RECORDS SUPPLIED START

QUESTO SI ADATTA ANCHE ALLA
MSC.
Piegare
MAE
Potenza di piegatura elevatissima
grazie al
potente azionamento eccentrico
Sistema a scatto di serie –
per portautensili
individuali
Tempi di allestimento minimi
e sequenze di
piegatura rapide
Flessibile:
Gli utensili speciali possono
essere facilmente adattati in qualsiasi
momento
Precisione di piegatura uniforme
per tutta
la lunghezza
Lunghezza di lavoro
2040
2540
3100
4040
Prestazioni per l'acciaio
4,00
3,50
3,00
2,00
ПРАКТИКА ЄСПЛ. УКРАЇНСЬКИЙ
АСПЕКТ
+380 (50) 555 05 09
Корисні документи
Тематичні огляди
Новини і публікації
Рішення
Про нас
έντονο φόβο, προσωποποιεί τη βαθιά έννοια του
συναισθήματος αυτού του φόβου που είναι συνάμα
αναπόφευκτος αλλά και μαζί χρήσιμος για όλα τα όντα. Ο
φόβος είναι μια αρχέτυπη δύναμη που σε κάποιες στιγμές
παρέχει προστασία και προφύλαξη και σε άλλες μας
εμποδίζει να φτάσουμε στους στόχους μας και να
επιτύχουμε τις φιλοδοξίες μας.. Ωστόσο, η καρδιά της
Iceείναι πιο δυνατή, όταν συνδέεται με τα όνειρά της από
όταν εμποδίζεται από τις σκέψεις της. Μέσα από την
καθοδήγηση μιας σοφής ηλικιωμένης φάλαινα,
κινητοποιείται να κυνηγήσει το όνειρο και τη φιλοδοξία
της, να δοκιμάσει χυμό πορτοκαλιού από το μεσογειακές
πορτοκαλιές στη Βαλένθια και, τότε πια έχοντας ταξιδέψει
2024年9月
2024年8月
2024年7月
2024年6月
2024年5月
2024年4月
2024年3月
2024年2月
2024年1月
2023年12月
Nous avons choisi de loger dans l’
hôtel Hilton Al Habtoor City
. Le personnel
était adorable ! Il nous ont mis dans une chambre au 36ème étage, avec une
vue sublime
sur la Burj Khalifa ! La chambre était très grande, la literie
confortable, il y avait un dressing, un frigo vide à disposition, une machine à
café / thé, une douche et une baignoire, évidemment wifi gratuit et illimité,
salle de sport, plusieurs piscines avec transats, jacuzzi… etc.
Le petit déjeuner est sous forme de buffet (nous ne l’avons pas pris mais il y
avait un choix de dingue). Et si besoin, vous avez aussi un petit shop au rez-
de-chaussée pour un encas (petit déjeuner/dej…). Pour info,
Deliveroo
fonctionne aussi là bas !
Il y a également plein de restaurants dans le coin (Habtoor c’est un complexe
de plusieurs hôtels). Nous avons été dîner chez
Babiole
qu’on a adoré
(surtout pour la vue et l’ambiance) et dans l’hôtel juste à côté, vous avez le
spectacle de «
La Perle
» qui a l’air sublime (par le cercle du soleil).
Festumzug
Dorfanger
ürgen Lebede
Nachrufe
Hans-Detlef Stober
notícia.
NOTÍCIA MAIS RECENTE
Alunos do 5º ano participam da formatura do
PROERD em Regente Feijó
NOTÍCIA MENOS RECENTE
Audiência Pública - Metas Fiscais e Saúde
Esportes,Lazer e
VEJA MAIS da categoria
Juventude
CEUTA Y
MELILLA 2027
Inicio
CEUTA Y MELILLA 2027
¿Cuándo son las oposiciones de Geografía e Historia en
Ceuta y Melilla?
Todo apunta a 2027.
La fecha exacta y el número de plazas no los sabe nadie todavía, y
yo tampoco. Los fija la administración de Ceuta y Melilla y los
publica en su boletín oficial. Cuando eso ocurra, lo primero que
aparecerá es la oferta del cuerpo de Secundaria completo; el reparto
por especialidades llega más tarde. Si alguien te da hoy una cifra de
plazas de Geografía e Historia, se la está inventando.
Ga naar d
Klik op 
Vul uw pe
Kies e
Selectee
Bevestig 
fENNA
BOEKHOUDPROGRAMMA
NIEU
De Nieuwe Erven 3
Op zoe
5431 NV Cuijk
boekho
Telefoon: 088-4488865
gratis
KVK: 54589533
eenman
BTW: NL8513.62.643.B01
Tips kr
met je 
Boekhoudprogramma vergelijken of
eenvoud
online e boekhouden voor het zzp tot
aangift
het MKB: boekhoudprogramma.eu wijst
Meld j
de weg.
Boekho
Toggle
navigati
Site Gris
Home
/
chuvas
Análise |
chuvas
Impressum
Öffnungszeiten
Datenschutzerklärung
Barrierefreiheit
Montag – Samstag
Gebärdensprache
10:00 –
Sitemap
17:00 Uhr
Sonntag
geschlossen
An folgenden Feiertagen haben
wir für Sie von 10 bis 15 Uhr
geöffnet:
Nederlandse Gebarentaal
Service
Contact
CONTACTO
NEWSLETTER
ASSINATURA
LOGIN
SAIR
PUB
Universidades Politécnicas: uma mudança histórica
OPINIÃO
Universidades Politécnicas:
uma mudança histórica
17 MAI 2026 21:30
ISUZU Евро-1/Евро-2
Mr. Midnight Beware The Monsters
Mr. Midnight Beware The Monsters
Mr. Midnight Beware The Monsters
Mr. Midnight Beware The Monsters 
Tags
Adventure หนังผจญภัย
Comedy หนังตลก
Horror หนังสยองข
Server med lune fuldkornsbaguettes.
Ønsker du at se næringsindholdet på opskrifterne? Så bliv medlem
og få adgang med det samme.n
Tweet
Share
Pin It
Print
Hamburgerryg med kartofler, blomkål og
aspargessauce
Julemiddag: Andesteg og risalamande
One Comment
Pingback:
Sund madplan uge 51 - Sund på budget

RECORDS SUPPLIED END

Looking at the data above, return every line from the one with "ürgen Lebede" down to the one with "An folgenden Feiertagen haben", exactly and inclusively.

ürgen Lebede
Nachrufe
Hans-Detlef Stober
notícia.
NOTÍCIA MAIS RECENTE
Alunos do 5º ano participam da formatura do
PROERD em Regente Feijó
NOTÍCIA MENOS RECENTE
Audiência Pública - Metas Fiscais e Saúde
Esportes,Lazer e
VEJA MAIS da categoria
Juventude
CEUTA Y
MELILLA 2027
Inicio
CEUTA Y MELILLA 2027
¿Cuándo son las oposiciones de Geografía e Historia en
Ceuta y Melilla?
Todo apunta a 2027.
La fecha exacta y el número de plazas no los sabe nadie todavía, y
yo tampoco. Los fija la administración de Ceuta y Melilla y los
publica en su boletín oficial. Cuando eso ocurra, lo primero que
aparecerá es la oferta del cuerpo de Secundaria completo; el reparto
por especialidades llega más tarde. Si alguien te da hoy una cifra de
plazas de Geografía e Historia, se la está inventando.
Ga naar d
Klik op 
Vul uw pe
Kies e
Selectee
Bevestig 
fENNA
BOEKHOUDPROGRAMMA
NIEU
De Nieuwe Erven 3
Op zoe
5431 NV Cuijk
boekho
Telefoon: 088-4488865
gratis
KVK: 54589533
eenman
BTW: NL8513.62.643.B01
Tips kr
met je 
Boekhoudprogramma vergelijken of
eenvoud
online e boekhouden voor het zzp tot
aangift
het MKB: boekhoudprogramma.eu wijst
Meld j
de weg.
Boekho
Toggle
navigati
Site Gris
Home
/
chuvas
Análise |
chuvas
Impressum
Öffnungszeiten
Datenschutzerklärung
Barrierefreiheit
Montag – Samstag
Gebärdensprache
10:00 –
Sitemap
17:00 Uhr
Sonntag
geschlossen
An folgenden Feiertagen haben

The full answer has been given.